Un entretien avec Emma Bonino, commissaire européen
"IL FAUDRA ÉCHELONNER LES RETOURS"
propos recueillis par Guido Votano
Il était 18h30 à Bruxelles lorsque le président Clinton, en directe de la Maison Blanche, annonça au monde l'accord de paix signé à Dayton aux États-Unis. la même heure, ce même 21 novembre 1995, la Commission européenne, se confirmat comme le principal bailleur de fonds de l'aide humanitaire, décidait de consacrer un supplément de 110 millions d'ECUs à l'assistance aux réfugiés de l'ancienne Yougoslavie, ce qui fait au total 230 millions d'ECUs pour l'année 1995.
Symbole ou simple coïncidence: le retour à la paix n'est pas le retour des réfugiés, la fin de leur misère. Dans un rapport récent, Emma Bonino, commissaire européen responsable de ECHO -le bureau chargé de l'assistance humanitaire- exprime d'ailleurs de graves préoccupations au sujet de leur avenir et pense que la résorption de ce problème est une oeuvre de longue haleine.

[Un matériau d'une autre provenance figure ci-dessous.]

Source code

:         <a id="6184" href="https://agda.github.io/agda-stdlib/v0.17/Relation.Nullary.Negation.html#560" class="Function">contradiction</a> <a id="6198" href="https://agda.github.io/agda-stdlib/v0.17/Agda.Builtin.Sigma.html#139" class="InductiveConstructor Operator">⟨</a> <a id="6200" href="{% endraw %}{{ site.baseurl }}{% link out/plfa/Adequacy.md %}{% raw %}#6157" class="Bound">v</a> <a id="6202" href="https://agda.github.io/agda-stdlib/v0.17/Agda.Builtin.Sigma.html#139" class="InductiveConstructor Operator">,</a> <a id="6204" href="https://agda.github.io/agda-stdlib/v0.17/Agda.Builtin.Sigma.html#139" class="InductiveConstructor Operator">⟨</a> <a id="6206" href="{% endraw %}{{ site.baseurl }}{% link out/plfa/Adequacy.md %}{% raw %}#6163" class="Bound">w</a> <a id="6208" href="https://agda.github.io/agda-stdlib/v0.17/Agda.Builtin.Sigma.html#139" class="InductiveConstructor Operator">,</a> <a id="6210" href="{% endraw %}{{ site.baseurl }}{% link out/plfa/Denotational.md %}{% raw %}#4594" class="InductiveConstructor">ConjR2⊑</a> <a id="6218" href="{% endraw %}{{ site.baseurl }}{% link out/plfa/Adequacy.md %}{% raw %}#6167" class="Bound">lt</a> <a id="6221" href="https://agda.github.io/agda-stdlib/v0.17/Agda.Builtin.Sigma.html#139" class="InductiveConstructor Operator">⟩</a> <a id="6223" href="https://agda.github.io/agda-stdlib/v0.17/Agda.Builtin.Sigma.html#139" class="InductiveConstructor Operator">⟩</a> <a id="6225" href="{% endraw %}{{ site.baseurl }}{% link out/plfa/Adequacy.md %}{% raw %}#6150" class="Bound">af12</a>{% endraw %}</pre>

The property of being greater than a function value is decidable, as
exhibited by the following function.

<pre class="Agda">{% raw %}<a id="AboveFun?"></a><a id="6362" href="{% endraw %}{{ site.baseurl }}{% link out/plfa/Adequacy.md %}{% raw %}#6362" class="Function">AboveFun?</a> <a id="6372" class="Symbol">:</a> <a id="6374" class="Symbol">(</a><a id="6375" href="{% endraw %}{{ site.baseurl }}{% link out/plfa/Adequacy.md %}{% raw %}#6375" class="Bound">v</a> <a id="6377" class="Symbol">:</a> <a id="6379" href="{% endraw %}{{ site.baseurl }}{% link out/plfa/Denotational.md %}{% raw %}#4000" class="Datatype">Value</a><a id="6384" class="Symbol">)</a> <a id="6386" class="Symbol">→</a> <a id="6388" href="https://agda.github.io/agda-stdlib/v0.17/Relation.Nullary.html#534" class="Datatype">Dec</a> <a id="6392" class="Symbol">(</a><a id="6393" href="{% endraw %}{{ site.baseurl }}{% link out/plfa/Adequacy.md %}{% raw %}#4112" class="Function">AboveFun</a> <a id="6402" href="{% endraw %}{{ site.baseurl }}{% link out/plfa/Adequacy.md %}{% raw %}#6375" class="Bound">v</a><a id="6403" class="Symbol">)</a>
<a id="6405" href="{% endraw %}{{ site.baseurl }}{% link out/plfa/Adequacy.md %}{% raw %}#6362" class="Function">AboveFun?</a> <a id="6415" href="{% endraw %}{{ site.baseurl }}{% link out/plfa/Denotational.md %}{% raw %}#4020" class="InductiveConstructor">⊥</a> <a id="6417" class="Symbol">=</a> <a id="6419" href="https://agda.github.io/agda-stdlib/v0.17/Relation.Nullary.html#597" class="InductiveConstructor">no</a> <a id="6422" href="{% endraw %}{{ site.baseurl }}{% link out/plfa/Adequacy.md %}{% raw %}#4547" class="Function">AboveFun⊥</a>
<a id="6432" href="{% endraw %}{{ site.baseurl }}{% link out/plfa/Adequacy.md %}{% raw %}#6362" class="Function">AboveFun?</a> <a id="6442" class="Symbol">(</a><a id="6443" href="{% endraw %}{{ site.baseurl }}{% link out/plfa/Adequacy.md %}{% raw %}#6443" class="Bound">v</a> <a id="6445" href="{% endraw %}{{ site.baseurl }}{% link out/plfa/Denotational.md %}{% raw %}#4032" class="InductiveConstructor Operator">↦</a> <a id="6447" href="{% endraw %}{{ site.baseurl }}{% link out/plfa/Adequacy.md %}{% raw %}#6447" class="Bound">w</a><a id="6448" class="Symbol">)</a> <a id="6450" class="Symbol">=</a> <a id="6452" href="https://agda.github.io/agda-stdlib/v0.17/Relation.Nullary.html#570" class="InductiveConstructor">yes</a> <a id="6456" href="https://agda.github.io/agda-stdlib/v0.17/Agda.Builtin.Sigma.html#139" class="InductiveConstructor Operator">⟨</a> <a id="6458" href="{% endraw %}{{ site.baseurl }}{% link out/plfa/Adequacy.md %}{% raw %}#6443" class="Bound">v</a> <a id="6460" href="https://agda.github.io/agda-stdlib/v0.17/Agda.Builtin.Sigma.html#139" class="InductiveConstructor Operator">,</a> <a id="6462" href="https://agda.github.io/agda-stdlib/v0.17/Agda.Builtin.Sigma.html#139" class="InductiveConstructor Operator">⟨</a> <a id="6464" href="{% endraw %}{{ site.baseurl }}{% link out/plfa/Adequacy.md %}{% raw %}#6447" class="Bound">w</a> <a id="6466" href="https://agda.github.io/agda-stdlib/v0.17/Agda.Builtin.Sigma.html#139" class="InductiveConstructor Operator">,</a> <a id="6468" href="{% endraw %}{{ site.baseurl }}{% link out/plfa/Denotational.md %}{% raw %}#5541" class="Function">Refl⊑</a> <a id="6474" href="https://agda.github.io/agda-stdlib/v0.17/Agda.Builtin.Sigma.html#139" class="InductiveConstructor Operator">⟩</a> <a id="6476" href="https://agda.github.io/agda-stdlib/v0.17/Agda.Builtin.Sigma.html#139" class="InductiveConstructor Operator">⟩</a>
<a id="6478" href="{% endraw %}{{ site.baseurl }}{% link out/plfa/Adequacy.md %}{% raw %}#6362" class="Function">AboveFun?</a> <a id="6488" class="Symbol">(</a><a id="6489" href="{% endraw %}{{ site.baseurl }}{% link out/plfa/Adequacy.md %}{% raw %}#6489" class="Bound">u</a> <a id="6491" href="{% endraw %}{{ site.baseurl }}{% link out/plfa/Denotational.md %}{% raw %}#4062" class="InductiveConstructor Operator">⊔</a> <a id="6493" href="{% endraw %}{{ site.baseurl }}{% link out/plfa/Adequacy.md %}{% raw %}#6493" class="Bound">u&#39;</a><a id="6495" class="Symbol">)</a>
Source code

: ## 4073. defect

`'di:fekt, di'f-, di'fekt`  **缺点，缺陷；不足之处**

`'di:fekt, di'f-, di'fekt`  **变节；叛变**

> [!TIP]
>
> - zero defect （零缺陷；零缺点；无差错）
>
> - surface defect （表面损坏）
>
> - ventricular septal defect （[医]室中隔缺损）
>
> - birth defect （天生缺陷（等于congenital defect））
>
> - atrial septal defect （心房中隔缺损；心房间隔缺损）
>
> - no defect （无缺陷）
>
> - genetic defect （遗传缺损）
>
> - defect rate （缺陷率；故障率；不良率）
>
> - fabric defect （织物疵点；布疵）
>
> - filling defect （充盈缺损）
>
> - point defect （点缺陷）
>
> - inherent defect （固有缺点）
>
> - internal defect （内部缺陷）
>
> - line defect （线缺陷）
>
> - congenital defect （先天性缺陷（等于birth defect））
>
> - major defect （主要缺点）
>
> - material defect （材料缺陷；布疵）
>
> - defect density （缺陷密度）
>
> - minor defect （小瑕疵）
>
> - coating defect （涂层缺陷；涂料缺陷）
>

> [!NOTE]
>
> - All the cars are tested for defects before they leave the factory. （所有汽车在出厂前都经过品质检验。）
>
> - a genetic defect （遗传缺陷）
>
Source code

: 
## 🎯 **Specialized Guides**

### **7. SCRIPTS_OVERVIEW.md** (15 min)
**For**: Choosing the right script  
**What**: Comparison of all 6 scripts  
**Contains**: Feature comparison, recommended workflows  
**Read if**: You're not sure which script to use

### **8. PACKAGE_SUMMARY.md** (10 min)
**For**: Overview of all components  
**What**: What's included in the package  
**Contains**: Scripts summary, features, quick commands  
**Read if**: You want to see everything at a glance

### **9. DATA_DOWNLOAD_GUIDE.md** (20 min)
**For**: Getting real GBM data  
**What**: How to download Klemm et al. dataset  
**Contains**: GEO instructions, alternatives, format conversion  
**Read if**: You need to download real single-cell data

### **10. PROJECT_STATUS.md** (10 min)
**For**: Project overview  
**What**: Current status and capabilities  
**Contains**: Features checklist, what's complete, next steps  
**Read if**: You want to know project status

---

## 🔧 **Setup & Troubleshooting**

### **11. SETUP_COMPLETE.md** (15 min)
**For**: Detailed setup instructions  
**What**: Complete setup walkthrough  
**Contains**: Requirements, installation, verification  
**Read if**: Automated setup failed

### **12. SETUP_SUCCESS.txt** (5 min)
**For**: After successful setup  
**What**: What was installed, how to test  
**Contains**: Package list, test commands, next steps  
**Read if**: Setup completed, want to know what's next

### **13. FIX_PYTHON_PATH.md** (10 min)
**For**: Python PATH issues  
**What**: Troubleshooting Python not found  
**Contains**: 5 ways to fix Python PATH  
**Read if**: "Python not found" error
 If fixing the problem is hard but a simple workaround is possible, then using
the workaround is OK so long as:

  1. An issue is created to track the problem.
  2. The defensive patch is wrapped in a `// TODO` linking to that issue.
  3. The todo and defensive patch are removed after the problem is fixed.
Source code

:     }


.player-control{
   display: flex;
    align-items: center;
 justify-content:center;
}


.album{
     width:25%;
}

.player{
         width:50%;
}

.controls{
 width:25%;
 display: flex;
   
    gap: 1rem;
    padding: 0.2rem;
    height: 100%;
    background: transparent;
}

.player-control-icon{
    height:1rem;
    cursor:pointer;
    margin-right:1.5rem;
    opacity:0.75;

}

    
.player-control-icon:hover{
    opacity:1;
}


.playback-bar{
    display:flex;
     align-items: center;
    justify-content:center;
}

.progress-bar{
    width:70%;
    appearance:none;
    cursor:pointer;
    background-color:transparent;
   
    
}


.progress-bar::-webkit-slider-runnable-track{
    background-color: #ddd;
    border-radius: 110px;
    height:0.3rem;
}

Quels sont les prévisions sur le retour des 3.600.000 réfugiés dans l'ex-Yugoslavie et des 850.000 qui onttrouvé accueil dans d'autres pays de l'Union?
Emma Bonino: J'ai assisté plusieurs fois aux conseils des ministres de l'Intérieur pour demander aux gouvernements des Quinze de ne pas prévoir de retours cet hiver. Je comprends la poussée psycologique vers le retour et aussi les nécessités du recensement et du processus électoral qui va être mis en place. Mais il faudra échelonner les retours et les suivre de près, pour éviter des catastrophes humanitaires, des épidémies, ets. C'est la premièr fois que la Communauté se trouve devant une situation de cette ampleur.
Quels sont les structures de l'UE dans l'ex-Yougoslavie?
-En Croatie, nous avons l'European Community Task Force (ECTF), créé par le Conseil européen d'Edimbourg, nous sommes l'"agence leader" et nous gérons directement l'aide, en concertation entre ECHO, la ECTF, les ONG et le Haut Commissariat pour les réfugiés (HCR). Il en est de même en Serbie. Par contre, en Bosnie, zone de conflit plus dur, les Nations unies ont voulu garder le controle et l'agence leader est le HCR, qui travaille sur le terrain avec des ONG comme Médecins sans frontières et Oxfam. Notre rôle ici est celui de bailleurs de fonds.
La paix changera-t-elle votre travail?
- mon avis, il faut repenser notre organisation sur le terrain pour mieux s'adapter à la nouvelle situation. Même le mandat de structures comme l'ECTF est obsolète. Et nous avons aussi l'administration de Mostar, et le "Monitoring Group" qui s'occupe de la pré-reconstruction. Il faut davantage coordonner tous ces organismes dans une forme plus appropriée pou un processus de paix.
Le retour des réfugiés posera sans doute différents problèmes politiques. Dans vos documents, on peut lire l'engagement à ne pas financer des programmes qui puissent "représenter une incitation à regrouper artificiellement des communautés sur la base de clivages ethniques ou religieux". Est-ce que l'Europe aura vraiment voix au chapitre?
- Franchement, je ne le sais pas. Et c'est désespérant.